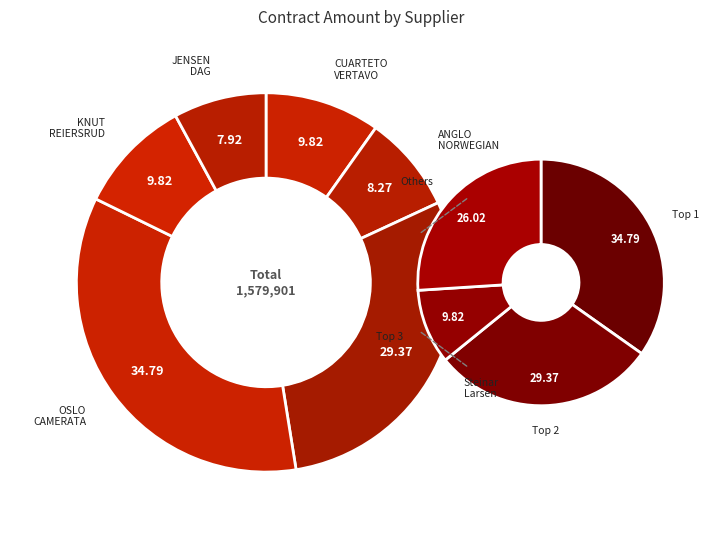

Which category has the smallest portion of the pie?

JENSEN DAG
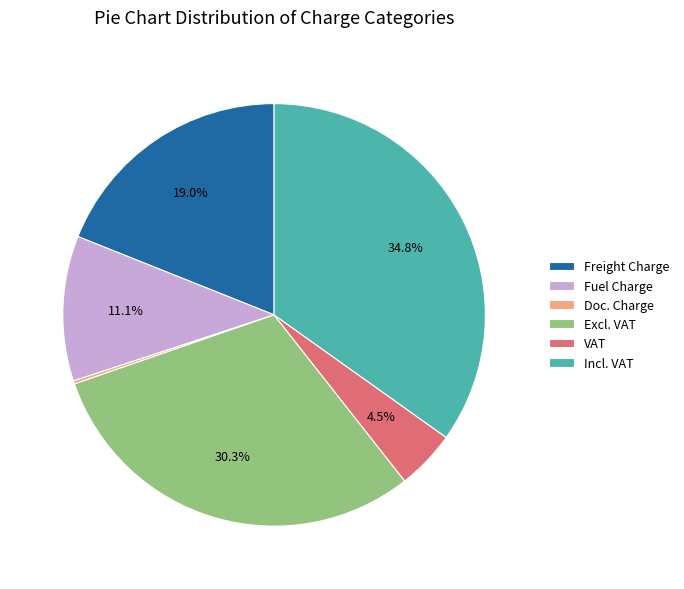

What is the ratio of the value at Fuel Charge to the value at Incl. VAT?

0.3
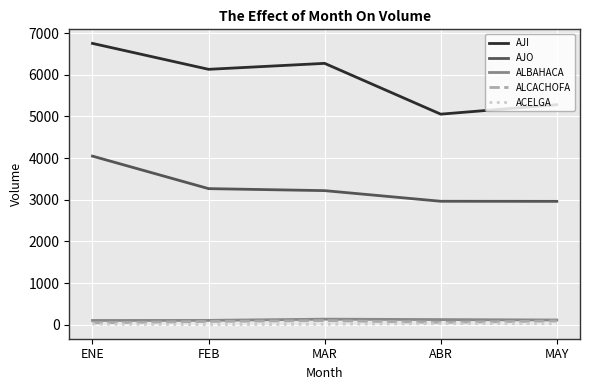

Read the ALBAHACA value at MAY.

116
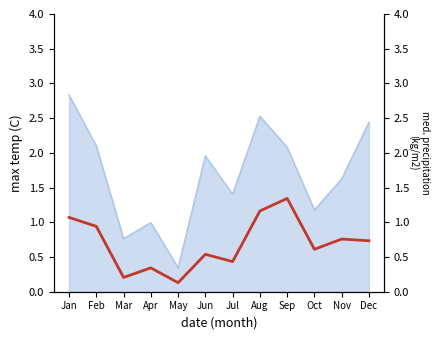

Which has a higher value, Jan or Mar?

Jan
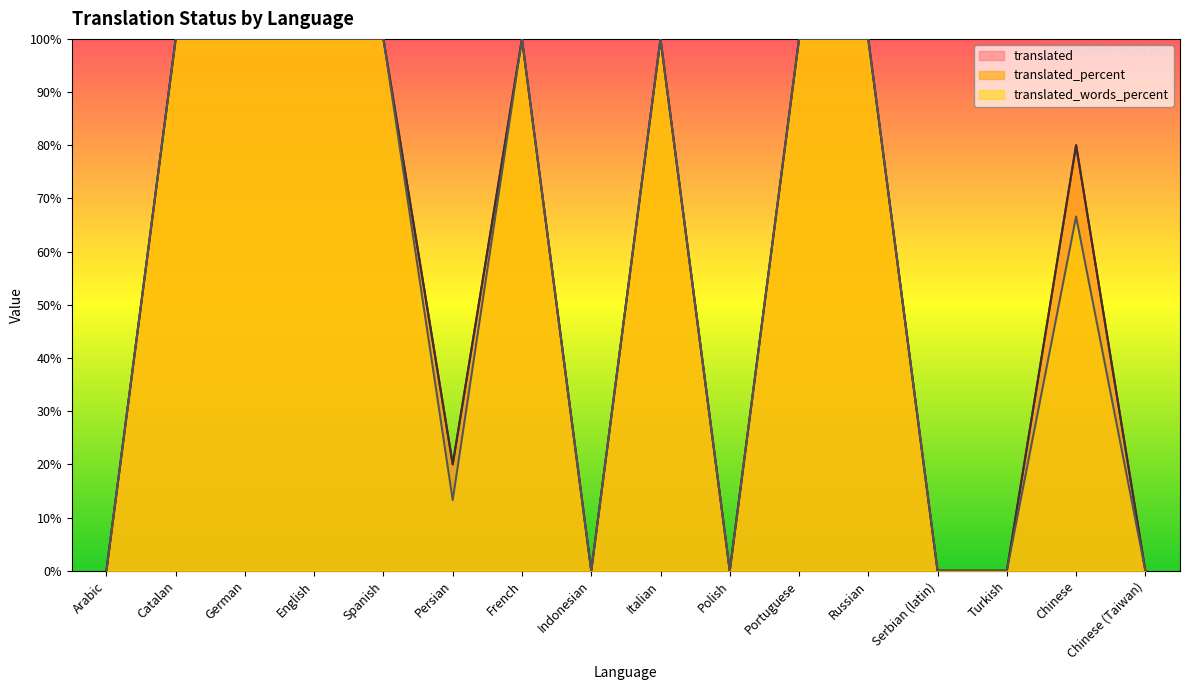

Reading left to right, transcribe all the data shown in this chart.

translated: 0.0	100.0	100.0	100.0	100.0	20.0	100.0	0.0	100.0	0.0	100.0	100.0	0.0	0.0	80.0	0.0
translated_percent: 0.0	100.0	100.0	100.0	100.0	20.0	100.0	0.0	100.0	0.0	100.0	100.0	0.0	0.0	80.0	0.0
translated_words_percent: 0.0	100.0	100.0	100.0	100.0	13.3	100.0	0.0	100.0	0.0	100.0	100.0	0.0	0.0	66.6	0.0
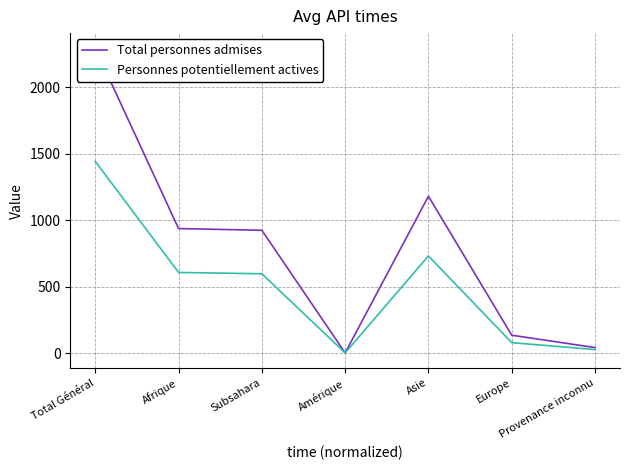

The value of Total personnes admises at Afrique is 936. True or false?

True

════════════════

▸ **ACTIVITY**: Print the listing above again with every line unchanged, from start to finish, but leave out the pictures.

▸ **FINISHED EXERCISE**:
Which category has the smallest portion of the pie?

JENSEN DAG

What is the ratio of the value at Fuel Charge to the value at Incl. VAT?

0.3

Read the ALBAHACA value at MAY.

116

Which has a higher value, Jan or Mar?

Jan

Reading left to right, transcribe all the data shown in this chart.

translated: 0.0	100.0	100.0	100.0	100.0	20.0	100.0	0.0	100.0	0.0	100.0	100.0	0.0	0.0	80.0	0.0
translated_percent: 0.0	100.0	100.0	100.0	100.0	20.0	100.0	0.0	100.0	0.0	100.0	100.0	0.0	0.0	80.0	0.0
translated_words_percent: 0.0	100.0	100.0	100.0	100.0	13.3	100.0	0.0	100.0	0.0	100.0	100.0	0.0	0.0	66.6	0.0

The value of Total personnes admises at Afrique is 936. True or false?

True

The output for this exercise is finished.